ECC: Für uns sind die Buchungen für das Jahr 2024 zu 90% abgeschlossen und wir stecken schon in den ersten Vorausplanung für 2025. Wer also jetzt noch für dieses Jahr im Herbst planen möchte, sollte dies bis Ende Februar/Mitte März tun. Der Vorlauf für Gruppenreise braucht mindestens 9 Monate, da die Teilnehmerinnen und Teilnehmer meist langfristig planen und sich das Reisebudget entsprechend einteilen wollen. 3 Monate vor Reisebeginn sollte die Gruppengröße feststehen bzw. die meisten der Anmeldungen vorliegen.

IsraelMagazin: Wie wichtig ist Israel als Reiseziel für Sie als Veranstalter?

ECC: Sehr wichtig, und mit Italien im letzten Jahr die wichtigste Destination. Aber die Gewichtung der Reiseziele verteilt sich bei uns insgesamt sehr, so dass wir den plötzlichen Wegfall der Israelgruppen kompensieren können. Unser Länderportfolio ist breit gestreut, wir bieten Reisen in praktisch alle Kulturländer der Welt an. Sehr schlimm trifft es vor allem unsere Partner im Land, die vor einer langen Durststrecke stehen.

IsraelMagazin: Was kann man bei ECC erwarten?

ECC: Wir sind erreichbar, wendig und hören unseren Kunden zu.
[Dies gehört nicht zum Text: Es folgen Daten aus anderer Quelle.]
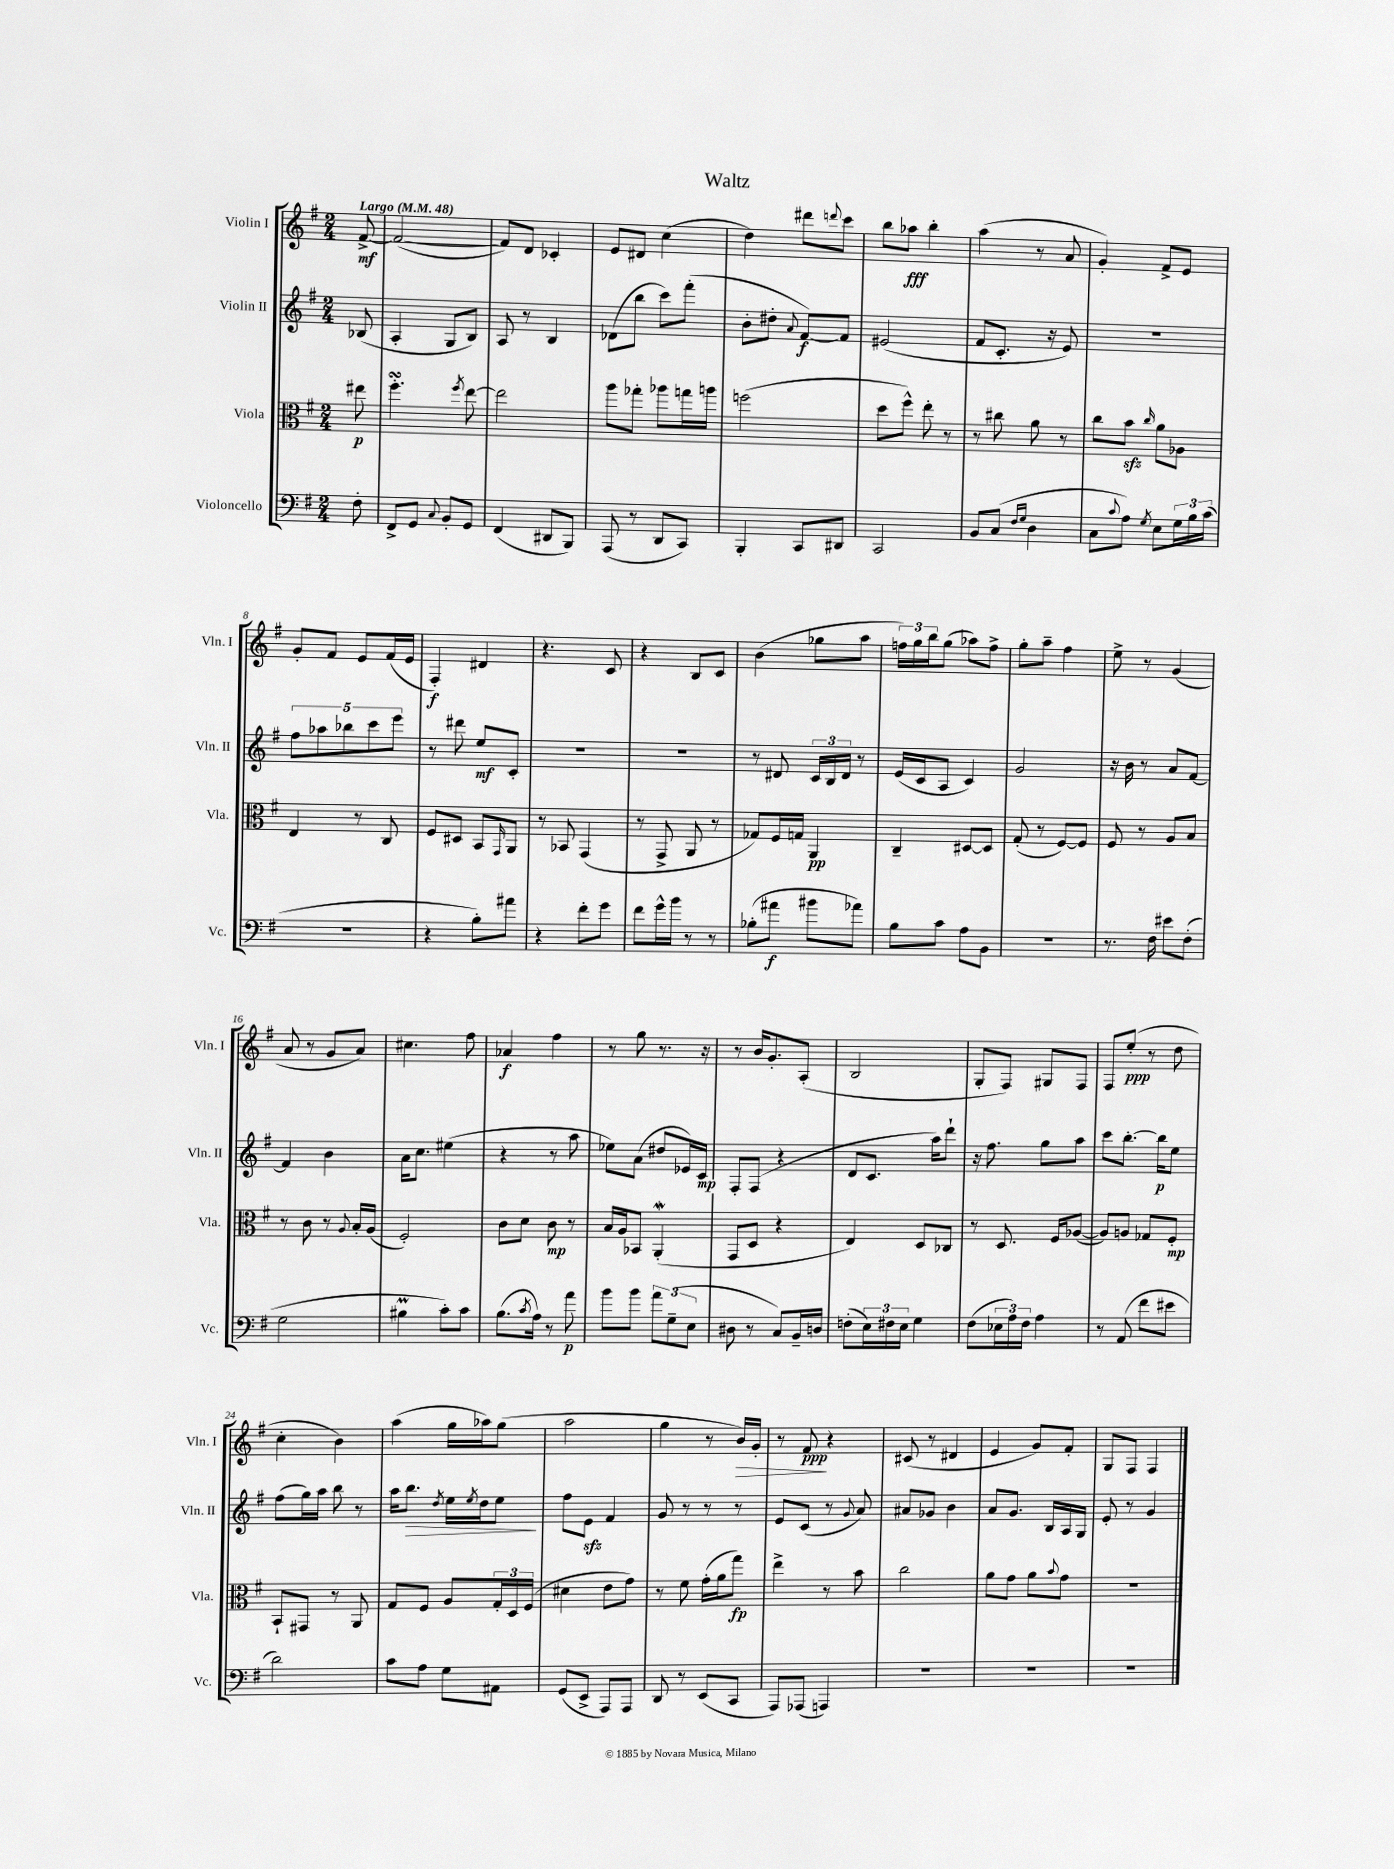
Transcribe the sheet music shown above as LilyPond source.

\header { title = "Waltz" }
<<
\new StaffGroup <<
\new Staff = "s0" \with { instrumentName = "Violin I" shortInstrumentName = "Vln. I" } {
    \clef treble \key g \major \numericTimeSignature \time 2/4 \partial 8 \tempo "Largo" 4 = 48
    fis'8~->\mf |
    fis'2~( |
    fis'8) d'8 ces'4-. |
    e'8 dis'8 c''4( |
    d''4) dis'''8 \appoggiatura { d'''8 } c'''8 |
    b''8 aes''8\fff b''4-. |
    a''4( r8 a'8 |
    g'4-.) fis'8-> e'8 |
    g'8-. fis'8 e'8 fis'16( e'16 |
    fis4-.\f) dis'4 |
    r4. c'8 |
    r4 b8 c'8 |
    b'4( ges''8 a''8 |
    \tuplet 3/2 { f''16) g''16 b''16 } g''8( aes''8) f''8-> |
    g''8-. a''8-- fis''4 |
    e''8-> r8 g'4( |
    a'8 r8 g'8 a'8) |
    cis''4. fis''8 |
    aes'4\f fis''4 |
    r8 g''8 r8. r16 |
    r8 b'16 g'8.-. a8-.( |
    b2 |
    g8-. fis8) gis8 fis8 |
    fis8 e''8-.\ppp( r8 d''8 |
    c''4-. b'4) |
    a''4( g''16 aes''16) g''8( |
    a''2 |
    g''4 r8 b'16\>) g'16-. |
    r8 fis'8\ppp\! r4 |
    cis'8( r8 dis'4 |
    e'4 g'8) fis'8-. |
    g8 fis8 fis4 \bar "|." |
}
\new Staff = "s1" \with { instrumentName = "Violin II" shortInstrumentName = "Vln. II" } {
    \clef treble \key g \major \numericTimeSignature \time 2/4 \partial 8
    bes8( |
    a4-. g8 b8) |
    a8 r8 b4 |
    des'8( b''8 c'''8) fis'''8-.( |
    b'8-. dis''8-. \appoggiatura { a'8 } fis'8~\f) fis'8 |
    eis'2( |
    fis'8 c'8.-. r16 e'8) |
    r2 |
    \tuplet 5/4 { fis''8 aes''8 bes''8 c'''8 e'''8 } |
    r8 dis'''8 e''8\mf c'8-. |
    r2 |
    R2 |
    r8 dis'8 \tuplet 3/2 { c'16 b16 dis'16 } r8 |
    e'16( c'16 a8 c'4) |
    g'2 |
    r16 b'16 r8 a'8 fis'8~ |
    fis'4 b'4 |
    a'16 c''8. eis''4( |
    r4 r8 a''8 |
    ees''8) a'8( dis''8 ees'16) c'16\mp |
    fis8-. fis8( r4 |
    d'8 c'8. a''16) d'''8-! |
    r16 fis''8. g''8 a''8 |
    c'''8 b''8.~-. b''16\p e''8 |
    fis''8( g''16) a''16 b''8 r8 |
    a''16 b''8.\> \acciaccatura { d''8 } e''16 \acciaccatura { e''8 } d''16 e''8\! |
    fis''8 e'8\sfz fis'4 |
    g'8 r8 r8 r8 |
    e'8 c'8( r8 \appoggiatura { g'8 } a'8) |
    ais'8 ges'8 b'4 |
    a'8 g'8. b16 a16 g16 |
    e'8-. r8 g'4 \bar "|." |
}
\new Staff = "s2" \with { instrumentName = "Viola" shortInstrumentName = "Vla." } {
    \clef alto \key g \major \numericTimeSignature \time 2/4 \partial 8
    eis''8\p |
    fis''4.-.\turn \acciaccatura { fis''8 } e''8~ |
    e''2 |
    a''8 ges''8-. aes''8 g''16 a''16 |
    f''2( |
    d''8 fis''8-^) e''8-. r8 |
    r8 cis''8 a'8 r8 |
    c''8 b'8\sfz \grace { c''16 } a'8 aes8 |
    e4 r8 c8 |
    fis8 dis8 b,8 \grace { g,16 } a,8 |
    r8 bes,8 g,4( |
    r8 g,8-> a,8 r8 |
    ges8) fis16 g16 a,4\pp |
    c4-- dis8~ dis8 |
    g8-.( r8 fis8~) fis8 |
    fis8 r8 a8 b8 |
    r8 c'8 r8 \appoggiatura { a8 } b16-. a16( |
    fis2-.) |
    c'8 d'8 c'8\mp r8 |
    b16 a16 bes,8 a,4-.\mordent( |
    g,8 d8 r4 |
    e4) d8 ces8 |
    r8 d8. fis16 aes8~( |
    aes8) a8 ges8 fis8-.\mp |
    b,8-! gis,8 r8 a,8 |
    g8 fis8 a8 \tuplet 3/2 { g16-. d16 fis16( } |
    dis'4 e'8 g'8) |
    r8 fis'8 g'16-.( a'16 g''8\fp) |
    e''4-> r8 b'8 |
    c''2 |
    a'8 g'8 a'8 \appoggiatura { b'8 } g'8 |
    R2 \bar "|." |
}
\new Staff = "s3" \with { instrumentName = "Violoncello" shortInstrumentName = "Vc." } {
    \clef bass \key g \major \numericTimeSignature \time 2/4 \partial 8
    fis8-. |
    fis,8-> g,8 \appoggiatura { c8 } b,8-. g,8 |
    fis,4( dis,8 b,,8) |
    a,,8( r8 d,8 c,8) |
    b,,4-. c,8 dis,8 |
    c,2 |
    b,8 c8( \grace { fis16 g16 } d4 |
    c8 \appoggiatura { c'8 } a8) \acciaccatura { g8 } e8 \tuplet 3/2 { g16 b16 c'16( } |
    R2 |
    r4 b8-.) ais'8 |
    r4 fis'8-. g'8 |
    fis'8 g'16-^ b'16 r8 r8 |
    bes8-.( ais'8\f bis'8 aes'8) |
    b8 c'8 a8 b,8 |
    R2 |
    r8. fis16 eis'8 fis8-.( |
    g2 |
    bis4\prall c'8-.) c'8 |
    b8.( \acciaccatura { c'8 } a16) r8 a'8\p |
    b'8 b'8 \tuplet 3/2 { a'8 g8--( e8 } |
    dis8 r8 c8) b,16-- d16 |
    f8-.( \tuplet 3/2 { e16) fis16 e16 } g4 |
    fis8( \tuplet 3/2 { ees16 a16) fis16 } a4 |
    r8 a,8( fis'8 eis'8 |
    d'2) |
    c'8 a8 g8 ais,8 |
    g,8( e,8-> a,,8) a,,8 |
    d,8 r8 e,8( c,8 |
    a,,8) aes,,8( a,,4) |
    R2 |
    R2 |
    r2 \bar "|." |
}
>>
>>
Alle Mitarbeiterinnen und Mitarbeiter von ECC haben mindestens 20 Jahre Berufserfahrung. Und unsere äußerst zuverlässigen Partner in den Reiseländern kennen das Profil unserer Reisegruppen gut und wissen, wie gewissenhaft geplant und kostensensibel kalkuliert werden muss.

IsraelMagazin: Wann gibt es Informationsreisen für Gruppenplaner nach Israel?

ECC: Unsere nächste Reise für diese Verantwortlichen haben wir für Mitte Januar 2025 angesetzt. Es wäre so wichtig, vor allem auch für unsere Partner vor Ort, die Incoming Agentur, die Guides und die Hotels, wenn diese Reise stattfinden könnte, gefolgt von zahlreichen Gemeindereisen und Pilgerreisen in diese so einzigartige und wichtige Region.